— SHORT TASK A —
Answer these questions about the passage on Bogues and Bob Marley, one answer per line:
(i) What is one of the main agents of capitalistic hegemony in Bogues' essay?
(ii) In Bob Marley's case, what symbol was chosen to represent the idea?
(iii) What ultimately dilutes the ideas within the symbol?
— SHORT TASK B —
Write the next part of the passage on Bogues and Bob Marley, picking up after its final sentence.

For most of the essay, Bogues explores and brings into focus “the ways in which Hegemonic ideology operates, how it is able to rework the most radical ideas and practices of individuals into a mélange of difference, and then claim ownership (Bogues 563).” On a very broad note, hegemony refers to any antibiosis social or political system in which the superior class furtively asserts their powers and influences on subordinated classes. Unlike oppression, the subordinated class are willing receptacles who complacently consent the imposers. In Bogues‘ essay, one of the main agents of capitalistic hegemony is “commodification” – the act of assigning monetary value to something that had previously no monetary value all: like an idea. Before an idea can be commodified, it must first take on a form. This is done by picking on a symbol that best represents the idea (and in the case of Bob Marley, it was his face) and then transforming it into tangible commodities such as posters, t-shirts, videos etc. And while the act of imprinting the symbol onto goods, or modeling goods after this symbol doesn’t necessarily kill the symbol, it is essentially the mass production of these goods that ultimately dilutes the ideas within the symbol. Recognizing these operations of the hegemonic system against Marley’s radicalism, Bogues expresses that “the entire paraphernalia of international commodification and communication, including the Walt Disney theme park of freedom, seem to work overtime to make the Rastaman… into a fangless musician, a symbol of exotic difference, trapped and captured in an illusionary rainbow world of dreamers (Bogues 563).”

— GIVEN DATA —
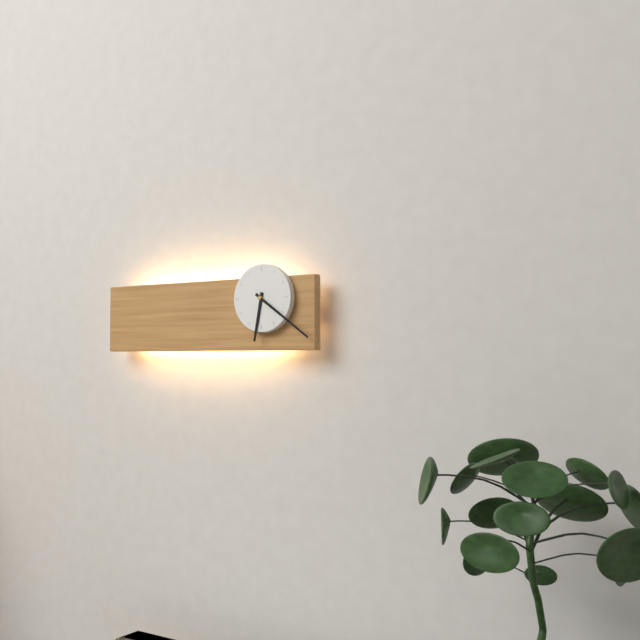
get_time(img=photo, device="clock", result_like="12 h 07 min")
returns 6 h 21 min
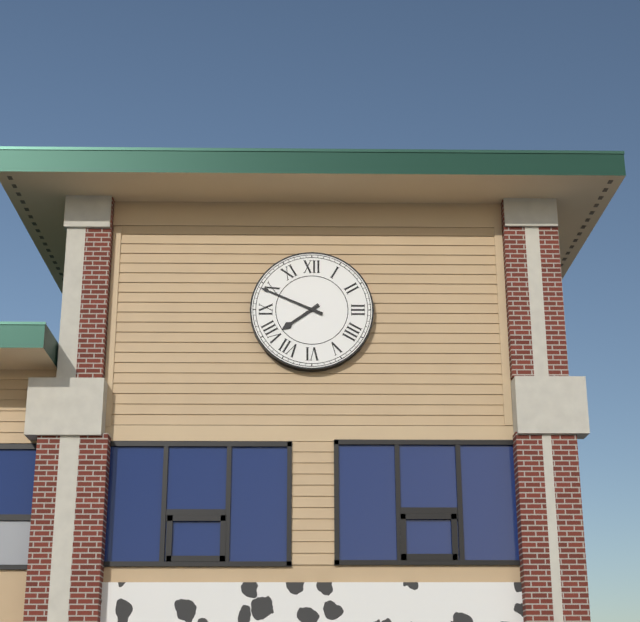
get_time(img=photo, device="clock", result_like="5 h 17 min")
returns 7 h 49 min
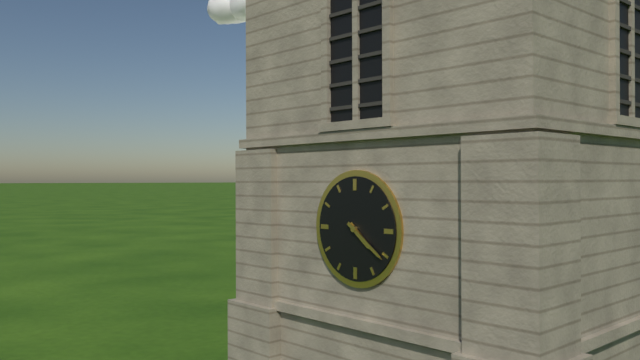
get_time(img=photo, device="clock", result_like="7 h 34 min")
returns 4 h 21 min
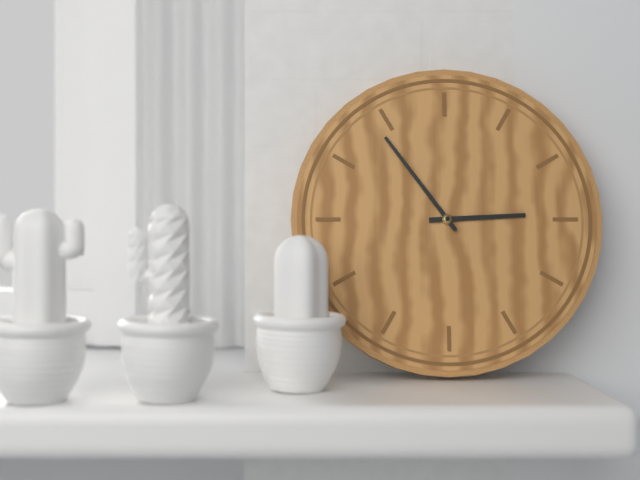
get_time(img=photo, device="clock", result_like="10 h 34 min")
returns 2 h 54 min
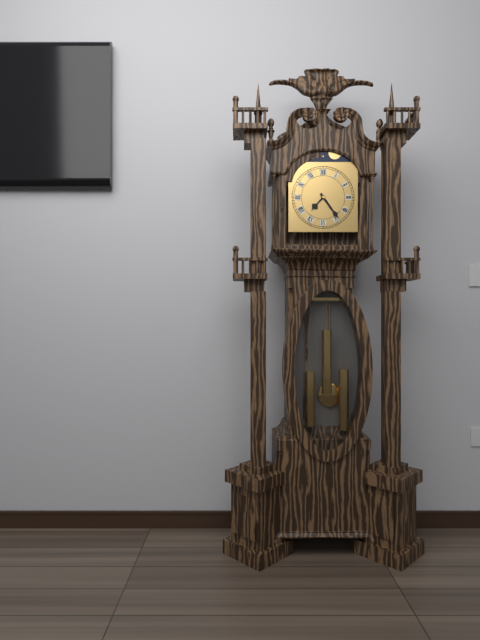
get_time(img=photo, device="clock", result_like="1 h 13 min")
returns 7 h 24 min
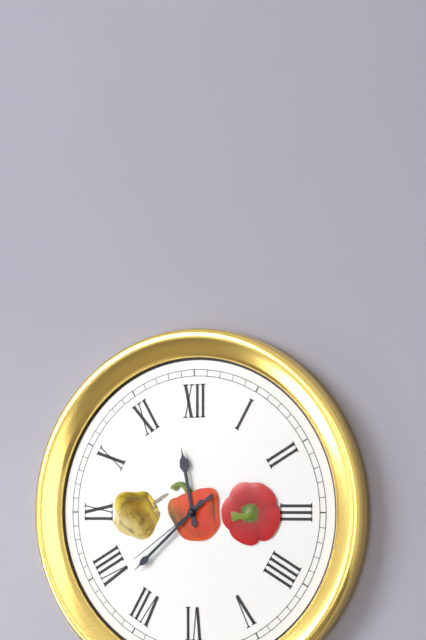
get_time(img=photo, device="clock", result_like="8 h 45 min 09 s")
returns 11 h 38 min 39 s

— RESULT A —
(i) Commodification, the act of assigning monetary value to something that previously had no monetary value.
(ii) His face.
(iii) The mass production of the goods bearing or modeled on the symbol.

— RESULT B —
To work ‘overtime’, as Bogues coins the expression, is essentially the driving force of capitalistic hegemony; that is, the superiors’ intense need to constantly and rapaciously feed their infinite want of more money and hence, more power. In the case of Jesus Christ, the most popular contemporary representation of the Messiah comes in the form of a symbol of a cross. And just as Marley was killed through the processes of commodification and mass production, these selfsame weapons of capitalistic hegemony too act upon the cross in as much magnitude as it did upon Marley and as consequence, created a diluted cross evident upon the many bosoms of non-believers. Essentially a result of easy accessibility, the cross simply becomes a thing we easily take for granted. It vaguely serves as a recollection of the Messiah’s dogmas and, withal, barely holds any spiritual significance any longer. I have personally witnessed a stripper pole-dance to Nickelback’s “Animal” and in between her bosoms was a huge cross dangling to the beat… Such perversion of the holy symbol is not uncommon since the symbol barely invokes spirituality nor religiousness anymore. As our capitalistic hegemonic system continues to work ‘overtime’ in mass producing the cross symbol, the complete transformation of the cross symbol into a ‘floating signifier’ is a guaranteed ‘payoff’. And even if a minor extent of people still associate the cross symbol to Christianity, ultimately, the extinction of the cross’s role as a means for religious remembrance and spiritual contemplation is simply a matter of time.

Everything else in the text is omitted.